[Gluster-devel] What functionality is expected from persistent NFS-client tracking?

Thu Jan 31 09:20:27 UTC 2013

On Wed, Jan 30, 2013 at 03:09:38PM -0500, J. Bruce Fields wrote:
> On Wed, Jan 30, 2013 at 02:31:09PM -0500, bfields wrote:
> > On Fri, Jan 25, 2013 at 03:23:28PM +0100, Niels de Vos wrote:
> > > Hi all,
> > > 
> > > the last few days I have been looking into making the tracking of 
> > > NFS-clients more persistent. As it is today, the NFS-clients are kept in 
> > > a list in memory on the NFS-server. When the NFS-server restarts, the 
> > > list is recreated from scratch and does not contain the NFS-clients that 
> > > still have the export mounted (Bug 904065).
> > > 
> > > NFSv3 depends on the MOUNT protocol. When an NFS-client mounts an 
> > > export, the MOUNT protocol is used to get the initial file-handle. With 
> > > this handle, the NFS-service can be contacted. The actual services 
> > > providing the MOUNT and NFSv3 protocol can be separate (Linux kernel 
> > > NFSd) or implemented closely together (Gluster NFS-server). 
> > > 
> > > Now, when the Linux kernel NFS-server is used, the NFS-clients are saved 
> > > my the rpc.mountd process (which handles the MOUNT protocol) in 
> > > /var/lib/nfs/rwtab. This file is modified on mounting and unmounting.  
> > > Implementing a persistent cache similar to this is pretty straight 
> > > forward and is available for testing and review in [1].
> > > 
> > > There are however some use-cases that may require some different 
> > > handling. When an NFS-server starts to mount an export, the MOUNT 
> > > protocol is handled on a specific server. After getting the initial 
> > > file-handle for the export, any Gluster NFS-server can be used to talk 
> > > NFSv3 and do I/O. When the NFS-clients are kept only on the NFS-server 
> > > that handled the initial MOUNT request, and due to fail-over (think CTDB 
> > > and similar here) an other NFS-server is used, the persistent cache of 
> > > 'connected' NFS-clients is inaccurate.
> > > 
> > > The easiest way I can think of to remedy this issue, is to place the 
> > > persistent NFS-client cache on a GlusterFS volume. When CTDB is used, 
> > > the locking-file and is placed on a shared storage as well, so the same 
> 
> This is the statd data?  That's the more important thing to get right.

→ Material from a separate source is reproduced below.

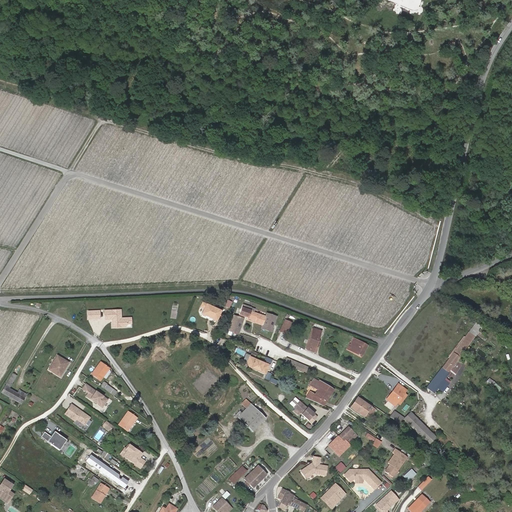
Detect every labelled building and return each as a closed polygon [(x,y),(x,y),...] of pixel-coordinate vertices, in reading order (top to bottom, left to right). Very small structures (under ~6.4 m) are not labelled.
[(206,303),(205,307),(202,313),(215,318),(219,308),(206,303)] [(256,320),(255,323),(262,325),(265,316),(254,312),(255,310),(243,306),(239,315),(248,318),(256,320)] [(124,325),(124,319),(117,319),(117,311),(101,311),(101,320),(109,320),(109,328),(122,328),(124,325)] [(276,316),(266,313),(261,328),(271,332),(276,316)] [(244,319),(235,316),(230,331),(240,335),(244,319)] [(291,323),(285,321),(280,331),(286,334),(291,323)] [(453,354),(427,388),(432,392),(482,327),(476,323),(467,334),(466,333),(451,353),(453,354)] [(314,329),(307,349),(316,352),(320,341),(318,340),(321,331),(314,329)] [(356,347),(353,351),(353,352),(361,356),(367,345),(355,339),(352,344),(356,347)] [(49,370),(60,376),(68,363),(57,356),(49,370)] [(246,361),(248,366),(254,368),(254,367),(256,368),(256,369),(264,373),(268,364),(249,356),(247,360),(246,361)] [(308,367),(288,358),(285,365),(305,374),(308,367)] [(100,362),(92,374),(100,380),(104,375),(106,377),(110,372),(109,370),(108,369),(109,369),(100,362)] [(17,376),(12,373),(8,381),(7,382),(2,391),(1,393),(21,404),(26,395),(19,390),(17,393),(9,389),(17,376)] [(310,391),(306,398),(323,406),(333,389),(319,380),(318,381),(314,379),(310,385),(317,390),(315,394),(310,391)] [(104,382),(101,387),(103,389),(104,389),(114,396),(116,392),(107,385),(104,382)] [(98,393),(85,384),(82,389),(88,393),(86,396),(101,407),(107,400),(100,395),(99,395),(97,394),(98,393)] [(397,403),(404,393),(406,390),(398,384),(386,399),(394,406),(397,403)] [(406,395),(404,393),(397,403),(399,404),(406,395)] [(364,416),(366,413),(371,407),(358,398),(351,408),(364,416)] [(247,408),(251,404),(246,400),(242,404),(247,408)] [(295,409),(301,413),(312,423),(318,417),(315,414),(308,407),(307,408),(299,401),(294,407),(295,409)] [(247,408),(238,417),(242,421),(255,409),(251,404),(247,408)] [(89,418),(71,405),(65,414),(75,421),(76,419),(84,425),(89,418)] [(255,409),(242,421),(252,432),(265,419),(260,413),(255,409)] [(128,412),(119,425),(128,431),(136,419),(128,412)] [(394,412),(389,417),(399,424),(403,419),(429,444),(435,437),(410,413),(405,418),(394,412)] [(113,427),(106,422),(102,427),(109,432),(113,427)] [(344,439),(349,444),(357,436),(348,427),(339,436),(342,440),(344,439)] [(57,448),(64,438),(54,432),(50,438),(43,434),(41,437),(47,441),(47,442),(57,448)] [(365,436),(373,441),(375,437),(368,432),(365,436)] [(342,440),(339,436),(329,446),(339,457),(350,446),(344,439),(342,440)] [(66,440),(64,438),(57,448),(59,450),(66,440)] [(378,448),(382,441),(376,438),(372,444),(378,448)] [(127,450),(123,456),(137,466),(138,464),(141,466),(144,461),(139,457),(141,454),(129,445),(126,449),(127,450)] [(384,472),(393,477),(407,457),(395,449),(393,453),(394,454),(388,463),(389,464),(384,472)] [(101,456),(108,460),(111,456),(104,451),(101,456)] [(309,466),(308,466),(314,474),(326,476),(327,467),(319,465),(321,458),(314,457),(313,464),(312,464),(312,465),(309,467),(309,466)] [(335,467),(341,473),(347,467),(341,461),(335,467)] [(243,466),(230,479),(234,483),(247,471),(243,466)] [(249,485),(253,489),(267,475),(258,466),(244,480),(246,482),(249,485)] [(302,471),(308,478),(314,474),(308,466),(302,471)] [(411,468),(403,476),(408,481),(416,473),(411,468)] [(366,481),(374,490),(381,483),(367,470),(350,469),(344,475),(351,482),(353,479),(355,479),(362,479),(366,480),(366,481)] [(1,478),(0,479),(0,499),(2,500),(4,496),(7,498),(10,493),(7,491),(6,492),(5,491),(9,484),(1,478)] [(423,482),(416,489),(419,492),(426,484),(423,482)] [(25,484),(22,489),(29,494),(33,489),(25,484)] [(103,495),(107,488),(100,484),(92,498),(100,503),(105,496),(103,495)] [(325,502),(329,499),(333,504),(344,493),(336,485),(322,499),(325,502)] [(290,504),(294,496),(289,493),(287,491),(287,490),(281,487),(278,492),(284,495),(282,499),(278,507),(284,510),(287,503),(290,504)] [(344,493),(333,504),(329,499),(325,502),(332,509),(346,495),(344,493)] [(376,507),(380,511),(383,511),(389,507),(394,502),(387,494),(375,506),(376,507)] [(419,511),(429,502),(421,495),(408,509),(410,511),(419,511)] [(298,499),(294,496),(290,504),(304,511),(307,506),(297,500),(298,499)] [(214,508),(217,511),(225,511),(230,508),(222,499),(214,508)]
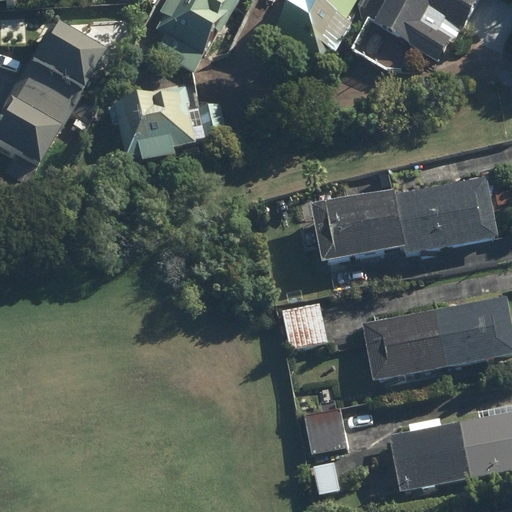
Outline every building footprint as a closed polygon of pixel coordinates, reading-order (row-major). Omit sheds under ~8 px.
[(144,59),(191,84),(235,0),(169,0),(156,24),(162,27),(144,59)] [(296,0),(272,43),(319,69),(324,60),(332,64),(350,33),(342,28),(357,0),(296,0)] [(462,37),(479,3),(473,0),(391,0),(371,40),(436,73),(448,50),(418,34),(426,18),(462,37)] [(79,105),(102,62),(43,31),(0,111),(0,162),(37,182),(58,143),(49,139),(70,101),(79,105)] [(108,118),(121,169),(205,148),(207,155),(231,149),(222,112),(186,121),(181,100),(108,118)] [(307,221),(318,277),(401,261),(402,267),(494,249),(482,188),(307,221)] [(511,353),(503,307),(361,334),(372,391),(511,365),(511,353)] [(319,311),(280,319),(288,361),(328,353),(319,311)] [(342,415),(301,422),(309,466),(349,459),(342,415)] [(511,482),(511,420),(443,434),(441,427),(415,432),(416,439),(387,445),(399,505),(511,482)]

Uhm, no. The locking-file I meant is for CTDB itself (I think). From my 
understanding the statd/NFS-locking is done through the GlusterFS-client 
(the NFS-server is a client, just like a FUSE-mount). For all I know the 
statd/NFS-locking is working as it should.

> > > volume can be used for the NFS-client cache. Providing an option 
> > > to set the volume/path of the NFS-client cache would be needed for 
> > > this.  I guess that this could result in a chicken-and-egg 
> > > situation (NFS-server is started, but no volume mounted yet)?
> 
> I don't think there should be any problem here: the exported filesystems
> need to be available before the server starts anyway.  (Otherwise the
> only response the server could give to operations on filehandles would
> be ESTALE.)

Well, the NFS-server dynamically gets exports (GlusterFS volumes) added 
when these are started or newly created. There is no hard requirement 
that a specific volume is available for the NFS-server to place a shared 
files with a list of NFS-clients. Probably easily solved by making the 
path to the file configurable and only accessing it when needed (and not 
at startup of the NFS-server).

> 
> --b.
> 
> > > 
> > > Any ideas or recommendations are welcome. The patch in [1] is not final 
> > > yet and I'd like some feedback before I proceed any further.
> > 
> > My only comment is that this doesn't need to be perfect or even all that
> > good.
> > 
> > The list can already get out of sync in other ways: clients can just
> > fail to unmount, for example.
> > 
> > I don't think it's used by anything other than showmount.
> 

-- 
Niels de Vos
Sr. Software Maintenance Engineer
Support Engineering Group
Red Hat Global Support Services